>>>>

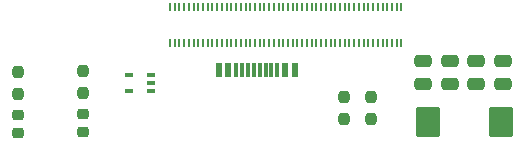
<source format=gtp>
G04 #@! TF.GenerationSoftware,KiCad,Pcbnew,(5.99.0-12267-gfe608bfcef)*
G04 #@! TF.CreationDate,2021-11-07T23:22:06+01:00*
G04 #@! TF.ProjectId,MinCab,4d696e43-6162-42e6-9b69-6361645f7063,rev?*
G04 #@! TF.SameCoordinates,Original*
G04 #@! TF.FileFunction,Paste,Top*
G04 #@! TF.FilePolarity,Positive*
%FSLAX46Y46*%
G04 Gerber Fmt 4.6, Leading zero omitted, Abs format (unit mm)*
G04 Created by KiCad (PCBNEW (5.99.0-12267-gfe608bfcef)) date 2021-11-07 23:22:06*
%MOMM*%
%LPD*%
G01*
G04 APERTURE LIST*
G04 Aperture macros list*
%AMRoundRect*
0 Rectangle with rounded corners*
0 $1 Rounding radius*
0 $2 $3 $4 $5 $6 $7 $8 $9 X,Y pos of 4 corners*
0 Add a 4 corners polygon primitive as box body*
4,1,4,$2,$3,$4,$5,$6,$7,$8,$9,$2,$3,0*
0 Add four circle primitives for the rounded corners*
1,1,$1+$1,$2,$3*
1,1,$1+$1,$4,$5*
1,1,$1+$1,$6,$7*
1,1,$1+$1,$8,$9*
0 Add four rect primitives between the rounded corners*
20,1,$1+$1,$2,$3,$4,$5,0*
20,1,$1+$1,$4,$5,$6,$7,0*
20,1,$1+$1,$6,$7,$8,$9,0*
20,1,$1+$1,$8,$9,$2,$3,0*%
G04 Aperture macros list end*
%ADD10RoundRect,0.250000X0.475000X-0.250000X0.475000X0.250000X-0.475000X0.250000X-0.475000X-0.250000X0*%
%ADD11R,0.200000X0.700000*%
%ADD12RoundRect,0.237500X-0.237500X0.250000X-0.237500X-0.250000X0.237500X-0.250000X0.237500X0.250000X0*%
%ADD13RoundRect,0.237500X0.237500X-0.250000X0.237500X0.250000X-0.237500X0.250000X-0.237500X-0.250000X0*%
%ADD14R,0.650000X0.400000*%
%ADD15RoundRect,0.218750X-0.256250X0.218750X-0.256250X-0.218750X0.256250X-0.218750X0.256250X0.218750X0*%
%ADD16R,0.600000X1.150000*%
%ADD17R,0.300000X1.150000*%
%ADD18RoundRect,0.250000X-0.787500X-1.025000X0.787500X-1.025000X0.787500X1.025000X-0.787500X1.025000X0*%
G04 APERTURE END LIST*
D10*
X158900000Y-88350000D03*
X158900000Y-86450000D03*
X161150000Y-88350000D03*
X161150000Y-86450000D03*
D11*
X137450000Y-84950000D03*
X137450000Y-81870000D03*
X137850000Y-84950000D03*
X137850000Y-81870000D03*
X138250000Y-84950000D03*
X138250000Y-81870000D03*
X138650000Y-84950000D03*
X138650000Y-81870000D03*
X139050000Y-84950000D03*
X139050000Y-81870000D03*
X139450000Y-84950000D03*
X139450000Y-81870000D03*
X139850000Y-84950000D03*
X139850000Y-81870000D03*
X140250000Y-84950000D03*
X140250000Y-81870000D03*
X140650000Y-84950000D03*
X140650000Y-81870000D03*
X141050000Y-84950000D03*
X141050000Y-81870000D03*
X141450000Y-84950000D03*
X141450000Y-81870000D03*
X141850000Y-84950000D03*
X141850000Y-81870000D03*
X142250000Y-84950000D03*
X142250000Y-81870000D03*
X142650000Y-84950000D03*
X142650000Y-81870000D03*
X143050000Y-84950000D03*
X143050000Y-81870000D03*
X143450000Y-84950000D03*
X143450000Y-81870000D03*
X143850000Y-84950000D03*
X143850000Y-81870000D03*
X144250000Y-84950000D03*
X144250000Y-81870000D03*
X144650000Y-84950000D03*
X144650000Y-81870000D03*
X145050000Y-84950000D03*
X145050000Y-81870000D03*
X145450000Y-84950000D03*
X145450000Y-81870000D03*
X145850000Y-84950000D03*
X145850000Y-81870000D03*
X146250000Y-84950000D03*
X146250000Y-81870000D03*
X146650000Y-84950000D03*
X146650000Y-81870000D03*
X147050000Y-84950000D03*
X147050000Y-81870000D03*
X147450000Y-84950000D03*
X147450000Y-81870000D03*
X147850000Y-84950000D03*
X147850000Y-81870000D03*
X148250000Y-84950000D03*
X148250000Y-81870000D03*
X148650000Y-84950000D03*
X148650000Y-81870000D03*
X149050000Y-84950000D03*
X149050000Y-81870000D03*
X149450000Y-84950000D03*
X149450000Y-81870000D03*
X149850000Y-84950000D03*
X149850000Y-81870000D03*
X150250000Y-84950000D03*
X150250000Y-81870000D03*
X150650000Y-84950000D03*
X150650000Y-81870000D03*
X151050000Y-84950000D03*
X151050000Y-81870000D03*
X151450000Y-84950000D03*
X151450000Y-81870000D03*
X151850000Y-84950000D03*
X151850000Y-81870000D03*
X152250000Y-84950000D03*
X152250000Y-81870000D03*
X152650000Y-84950000D03*
X152650000Y-81870000D03*
X153050000Y-84950000D03*
X153050000Y-81870000D03*
X153450000Y-84950000D03*
X153450000Y-81870000D03*
X153850000Y-84950000D03*
X153850000Y-81870000D03*
X154250000Y-84950000D03*
X154250000Y-81870000D03*
X154650000Y-84950000D03*
X154650000Y-81870000D03*
X155050000Y-84950000D03*
X155050000Y-81870000D03*
X155450000Y-84950000D03*
X155450000Y-81870000D03*
X155850000Y-84950000D03*
X155850000Y-81870000D03*
X156250000Y-84950000D03*
X156250000Y-81870000D03*
X156650000Y-84950000D03*
X156650000Y-81870000D03*
X157050000Y-84950000D03*
X157050000Y-81870000D03*
D12*
X154500000Y-89487500D03*
X154500000Y-91312500D03*
D13*
X124600000Y-89200000D03*
X124600000Y-87375000D03*
D14*
X135850000Y-88950000D03*
X135850000Y-88300000D03*
X135850000Y-87650000D03*
X133950000Y-87650000D03*
X133950000Y-88950000D03*
D13*
X130100000Y-89112500D03*
X130100000Y-87287500D03*
D15*
X124600000Y-91000000D03*
X124600000Y-92575000D03*
D10*
X165650000Y-88350000D03*
X165650000Y-86450000D03*
X163400000Y-88350000D03*
X163400000Y-86450000D03*
D13*
X152150000Y-91312500D03*
X152150000Y-89487500D03*
D16*
X141600000Y-87245000D03*
X142400000Y-87245000D03*
D17*
X143550000Y-87245000D03*
X144550000Y-87245000D03*
X145050000Y-87245000D03*
X146050000Y-87245000D03*
D16*
X148000000Y-87245000D03*
X147200000Y-87245000D03*
D17*
X146550000Y-87245000D03*
X145550000Y-87245000D03*
X144050000Y-87245000D03*
X143050000Y-87245000D03*
D18*
X159287500Y-91600000D03*
X165512500Y-91600000D03*
D15*
X130100000Y-90912500D03*
X130100000Y-92487500D03*
M02*

</source>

<<<<

▶ _Problem statement_:
Give back the material exactly as written, from its first line to the line that contains "0 $2 $3 $4 $5", and leave out the pictures.

▶ _Exercise result_:
<source format=gtp>
G04 #@! TF.GenerationSoftware,KiCad,Pcbnew,(5.99.0-12267-gfe608bfcef)*
G04 #@! TF.CreationDate,2021-11-07T23:22:06+01:00*
G04 #@! TF.ProjectId,MinCab,4d696e43-6162-42e6-9b69-6361645f7063,rev?*
G04 #@! TF.SameCoordinates,Original*
G04 #@! TF.FileFunction,Paste,Top*
G04 #@! TF.FilePolarity,Positive*
%FSLAX46Y46*%
G04 Gerber Fmt 4.6, Leading zero omitted, Abs format (unit mm)*
G04 Created by KiCad (PCBNEW (5.99.0-12267-gfe608bfcef)) date 2021-11-07 23:22:06*
%MOMM*%
%LPD*%
G01*
G04 APERTURE LIST*
G04 Aperture macros list*
%AMRoundRect*
0 Rectangle with rounded corners*
0 $1 Rounding radius*
0 $2 $3 $4 $5 $6 $7 $8 $9 X,Y pos of 4 corners*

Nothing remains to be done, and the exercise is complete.